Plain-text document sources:

────────────────

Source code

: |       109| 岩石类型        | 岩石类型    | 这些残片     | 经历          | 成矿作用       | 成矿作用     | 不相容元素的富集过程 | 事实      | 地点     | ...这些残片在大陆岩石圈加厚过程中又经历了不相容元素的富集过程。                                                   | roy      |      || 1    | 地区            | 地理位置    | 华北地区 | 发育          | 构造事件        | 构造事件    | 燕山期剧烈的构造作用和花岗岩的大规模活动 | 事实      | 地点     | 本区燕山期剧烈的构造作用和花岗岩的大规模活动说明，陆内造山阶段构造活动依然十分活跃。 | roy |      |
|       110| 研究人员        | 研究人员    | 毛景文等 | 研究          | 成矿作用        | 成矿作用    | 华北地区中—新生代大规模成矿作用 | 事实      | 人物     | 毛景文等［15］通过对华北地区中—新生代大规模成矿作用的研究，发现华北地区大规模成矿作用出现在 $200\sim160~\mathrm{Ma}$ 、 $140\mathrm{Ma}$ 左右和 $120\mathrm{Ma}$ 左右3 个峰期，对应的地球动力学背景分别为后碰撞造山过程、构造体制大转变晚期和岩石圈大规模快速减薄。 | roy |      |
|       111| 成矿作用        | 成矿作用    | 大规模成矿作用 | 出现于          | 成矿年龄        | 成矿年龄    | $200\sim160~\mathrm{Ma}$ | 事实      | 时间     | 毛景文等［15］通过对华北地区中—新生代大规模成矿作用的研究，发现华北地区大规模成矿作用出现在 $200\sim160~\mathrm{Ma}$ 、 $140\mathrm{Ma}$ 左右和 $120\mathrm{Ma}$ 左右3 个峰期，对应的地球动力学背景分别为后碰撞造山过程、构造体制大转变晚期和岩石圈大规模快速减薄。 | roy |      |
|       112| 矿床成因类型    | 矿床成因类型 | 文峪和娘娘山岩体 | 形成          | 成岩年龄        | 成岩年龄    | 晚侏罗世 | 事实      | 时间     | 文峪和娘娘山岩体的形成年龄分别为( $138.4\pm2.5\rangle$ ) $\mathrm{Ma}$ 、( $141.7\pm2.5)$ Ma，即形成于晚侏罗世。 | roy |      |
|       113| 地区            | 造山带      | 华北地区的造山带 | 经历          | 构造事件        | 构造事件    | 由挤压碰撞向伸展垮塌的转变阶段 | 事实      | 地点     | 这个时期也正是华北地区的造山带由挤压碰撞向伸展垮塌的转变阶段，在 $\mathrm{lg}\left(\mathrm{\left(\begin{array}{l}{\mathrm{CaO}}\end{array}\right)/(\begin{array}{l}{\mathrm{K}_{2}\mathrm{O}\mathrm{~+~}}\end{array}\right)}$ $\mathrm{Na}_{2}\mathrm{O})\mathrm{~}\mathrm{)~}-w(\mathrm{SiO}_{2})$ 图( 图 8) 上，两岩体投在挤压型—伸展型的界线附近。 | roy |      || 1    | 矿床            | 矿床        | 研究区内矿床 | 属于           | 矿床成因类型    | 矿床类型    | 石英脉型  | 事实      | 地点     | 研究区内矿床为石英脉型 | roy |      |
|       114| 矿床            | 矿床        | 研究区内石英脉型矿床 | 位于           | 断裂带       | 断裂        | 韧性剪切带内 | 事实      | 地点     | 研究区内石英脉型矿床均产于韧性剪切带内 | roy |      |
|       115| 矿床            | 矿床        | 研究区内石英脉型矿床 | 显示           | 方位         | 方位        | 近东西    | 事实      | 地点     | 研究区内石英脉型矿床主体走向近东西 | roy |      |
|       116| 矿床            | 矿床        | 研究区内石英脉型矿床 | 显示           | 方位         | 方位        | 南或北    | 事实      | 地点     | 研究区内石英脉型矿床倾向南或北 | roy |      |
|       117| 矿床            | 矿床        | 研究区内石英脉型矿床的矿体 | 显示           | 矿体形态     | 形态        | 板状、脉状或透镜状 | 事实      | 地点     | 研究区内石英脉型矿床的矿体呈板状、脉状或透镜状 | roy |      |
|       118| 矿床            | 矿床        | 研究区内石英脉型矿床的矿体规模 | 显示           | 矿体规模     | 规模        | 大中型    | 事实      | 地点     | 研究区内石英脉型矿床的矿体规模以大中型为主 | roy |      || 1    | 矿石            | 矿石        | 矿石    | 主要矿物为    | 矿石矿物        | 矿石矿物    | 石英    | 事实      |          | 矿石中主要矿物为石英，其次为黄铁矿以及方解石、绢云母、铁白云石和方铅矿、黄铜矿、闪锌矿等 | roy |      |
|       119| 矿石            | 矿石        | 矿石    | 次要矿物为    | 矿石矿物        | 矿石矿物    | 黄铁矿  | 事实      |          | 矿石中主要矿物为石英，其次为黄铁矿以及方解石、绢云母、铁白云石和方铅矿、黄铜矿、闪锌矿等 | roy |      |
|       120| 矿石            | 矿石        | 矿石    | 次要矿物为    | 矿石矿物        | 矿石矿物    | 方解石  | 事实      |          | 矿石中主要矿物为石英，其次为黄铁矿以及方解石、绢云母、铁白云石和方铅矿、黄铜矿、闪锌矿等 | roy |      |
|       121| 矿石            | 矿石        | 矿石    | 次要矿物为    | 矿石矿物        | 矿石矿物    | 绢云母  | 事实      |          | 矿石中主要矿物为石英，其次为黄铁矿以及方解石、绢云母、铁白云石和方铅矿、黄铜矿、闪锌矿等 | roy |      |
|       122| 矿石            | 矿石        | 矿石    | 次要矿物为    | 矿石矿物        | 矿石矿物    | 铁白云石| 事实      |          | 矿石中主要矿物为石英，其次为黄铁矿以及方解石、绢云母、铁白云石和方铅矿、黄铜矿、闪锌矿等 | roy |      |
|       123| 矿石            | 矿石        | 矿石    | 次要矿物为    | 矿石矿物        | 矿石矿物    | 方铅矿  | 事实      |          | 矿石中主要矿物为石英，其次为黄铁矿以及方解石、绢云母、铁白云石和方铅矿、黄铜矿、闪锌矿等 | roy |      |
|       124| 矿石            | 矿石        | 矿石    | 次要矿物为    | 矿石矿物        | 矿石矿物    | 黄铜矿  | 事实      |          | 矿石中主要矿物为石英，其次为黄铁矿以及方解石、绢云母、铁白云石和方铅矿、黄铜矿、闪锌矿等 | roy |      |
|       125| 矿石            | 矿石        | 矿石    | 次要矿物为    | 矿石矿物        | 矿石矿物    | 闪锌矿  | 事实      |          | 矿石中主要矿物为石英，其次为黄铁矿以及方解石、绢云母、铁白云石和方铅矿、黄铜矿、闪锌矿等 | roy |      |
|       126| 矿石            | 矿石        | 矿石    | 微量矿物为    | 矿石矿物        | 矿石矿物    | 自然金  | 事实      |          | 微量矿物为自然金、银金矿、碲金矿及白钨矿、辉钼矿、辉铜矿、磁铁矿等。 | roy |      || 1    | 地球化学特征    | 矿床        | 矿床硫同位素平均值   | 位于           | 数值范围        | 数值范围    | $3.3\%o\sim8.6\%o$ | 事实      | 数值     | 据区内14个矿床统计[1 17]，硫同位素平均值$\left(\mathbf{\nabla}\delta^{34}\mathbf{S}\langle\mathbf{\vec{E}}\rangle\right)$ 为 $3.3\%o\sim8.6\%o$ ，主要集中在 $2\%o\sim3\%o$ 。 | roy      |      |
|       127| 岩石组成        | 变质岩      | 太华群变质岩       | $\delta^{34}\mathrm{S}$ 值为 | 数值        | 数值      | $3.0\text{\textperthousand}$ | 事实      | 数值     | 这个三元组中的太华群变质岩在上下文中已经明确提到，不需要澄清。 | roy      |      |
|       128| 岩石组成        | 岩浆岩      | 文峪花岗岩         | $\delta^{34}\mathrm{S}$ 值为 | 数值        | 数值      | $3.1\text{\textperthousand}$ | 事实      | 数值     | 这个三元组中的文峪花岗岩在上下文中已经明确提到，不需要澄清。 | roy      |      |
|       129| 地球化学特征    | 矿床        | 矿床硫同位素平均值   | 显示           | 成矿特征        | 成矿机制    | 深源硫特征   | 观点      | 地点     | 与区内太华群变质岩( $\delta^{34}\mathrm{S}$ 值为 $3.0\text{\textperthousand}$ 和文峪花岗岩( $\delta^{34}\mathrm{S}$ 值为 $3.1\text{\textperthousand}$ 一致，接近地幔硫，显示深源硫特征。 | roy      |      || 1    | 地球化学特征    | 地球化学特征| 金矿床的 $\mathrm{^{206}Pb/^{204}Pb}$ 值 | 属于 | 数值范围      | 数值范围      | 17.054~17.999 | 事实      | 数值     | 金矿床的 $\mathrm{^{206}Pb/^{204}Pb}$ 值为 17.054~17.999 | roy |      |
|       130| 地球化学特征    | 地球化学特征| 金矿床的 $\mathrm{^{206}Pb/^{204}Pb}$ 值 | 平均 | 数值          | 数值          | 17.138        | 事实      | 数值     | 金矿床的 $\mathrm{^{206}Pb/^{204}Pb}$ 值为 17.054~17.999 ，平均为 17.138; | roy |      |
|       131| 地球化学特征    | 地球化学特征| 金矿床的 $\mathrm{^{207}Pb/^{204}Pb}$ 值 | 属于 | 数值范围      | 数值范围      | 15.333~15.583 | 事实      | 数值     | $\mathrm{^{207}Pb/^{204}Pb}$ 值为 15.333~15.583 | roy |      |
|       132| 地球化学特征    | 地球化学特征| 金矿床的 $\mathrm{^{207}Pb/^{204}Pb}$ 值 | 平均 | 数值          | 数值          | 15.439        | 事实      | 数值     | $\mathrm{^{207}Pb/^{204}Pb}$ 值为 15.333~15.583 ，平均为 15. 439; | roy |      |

────────────────

**HOW TO COMPLETE THIS TASK**
Turn the part of the records that opens with the line containing "不相容元素的富集过程 | 事实" and closes with the line containing "研究区内石英脉型矿床主体走向近东西 | roy" into a numbered list, one item per line and blank lines left out.

**FINAL ANSWER**
1. : |       109| 岩石类型        | 岩石类型    | 这些残片     | 经历          | 成矿作用       | 成矿作用     | 不相容元素的富集过程 | 事实      | 地点     | ...这些残片在大陆岩石圈加厚过程中又经历了不相容元素的富集过程。                                                   | roy      |      || 1    | 地区            | 地理位置    | 华北地区 | 发育          | 构造事件        | 构造事件    | 燕山期剧烈的构造作用和花岗岩的大规模活动 | 事实      | 地点     | 本区燕山期剧烈的构造作用和花岗岩的大规模活动说明，陆内造山阶段构造活动依然十分活跃。 | roy |      |
2. |       110| 研究人员        | 研究人员    | 毛景文等 | 研究          | 成矿作用        | 成矿作用    | 华北地区中—新生代大规模成矿作用 | 事实      | 人物     | 毛景文等［15］通过对华北地区中—新生代大规模成矿作用的研究，发现华北地区大规模成矿作用出现在 $200\sim160~\mathrm{Ma}$ 、 $140\mathrm{Ma}$ 左右和 $120\mathrm{Ma}$ 左右3 个峰期，对应的地球动力学背景分别为后碰撞造山过程、构造体制大转变晚期和岩石圈大规模快速减薄。 | roy |      |
3. |       111| 成矿作用        | 成矿作用    | 大规模成矿作用 | 出现于          | 成矿年龄        | 成矿年龄    | $200\sim160~\mathrm{Ma}$ | 事实      | 时间     | 毛景文等［15］通过对华北地区中—新生代大规模成矿作用的研究，发现华北地区大规模成矿作用出现在 $200\sim160~\mathrm{Ma}$ 、 $140\mathrm{Ma}$ 左右和 $120\mathrm{Ma}$ 左右3 个峰期，对应的地球动力学背景分别为后碰撞造山过程、构造体制大转变晚期和岩石圈大规模快速减薄。 | roy |      |
4. |       112| 矿床成因类型    | 矿床成因类型 | 文峪和娘娘山岩体 | 形成          | 成岩年龄        | 成岩年龄    | 晚侏罗世 | 事实      | 时间     | 文峪和娘娘山岩体的形成年龄分别为( $138.4\pm2.5\rangle$ ) $\mathrm{Ma}$ 、( $141.7\pm2.5)$ Ma，即形成于晚侏罗世。 | roy |      |
5. |       113| 地区            | 造山带      | 华北地区的造山带 | 经历          | 构造事件        | 构造事件    | 由挤压碰撞向伸展垮塌的转变阶段 | 事实      | 地点     | 这个时期也正是华北地区的造山带由挤压碰撞向伸展垮塌的转变阶段，在 $\mathrm{lg}\left(\mathrm{\left(\begin{array}{l}{\mathrm{CaO}}\end{array}\right)/(\begin{array}{l}{\mathrm{K}_{2}\mathrm{O}\mathrm{~+~}}\end{array}\right)}$ $\mathrm{Na}_{2}\mathrm{O})\mathrm{~}\mathrm{)~}-w(\mathrm{SiO}_{2})$ 图( 图 8) 上，两岩体投在挤压型—伸展型的界线附近。 | roy |      || 1    | 矿床            | 矿床        | 研究区内矿床 | 属于           | 矿床成因类型    | 矿床类型    | 石英脉型  | 事实      | 地点     | 研究区内矿床为石英脉型 | roy |      |
6. |       114| 矿床            | 矿床        | 研究区内石英脉型矿床 | 位于           | 断裂带       | 断裂        | 韧性剪切带内 | 事实      | 地点     | 研究区内石英脉型矿床均产于韧性剪切带内 | roy |      |
7. |       115| 矿床            | 矿床        | 研究区内石英脉型矿床 | 显示           | 方位         | 方位        | 近东西    | 事实      | 地点     | 研究区内石英脉型矿床主体走向近东西 | roy |      |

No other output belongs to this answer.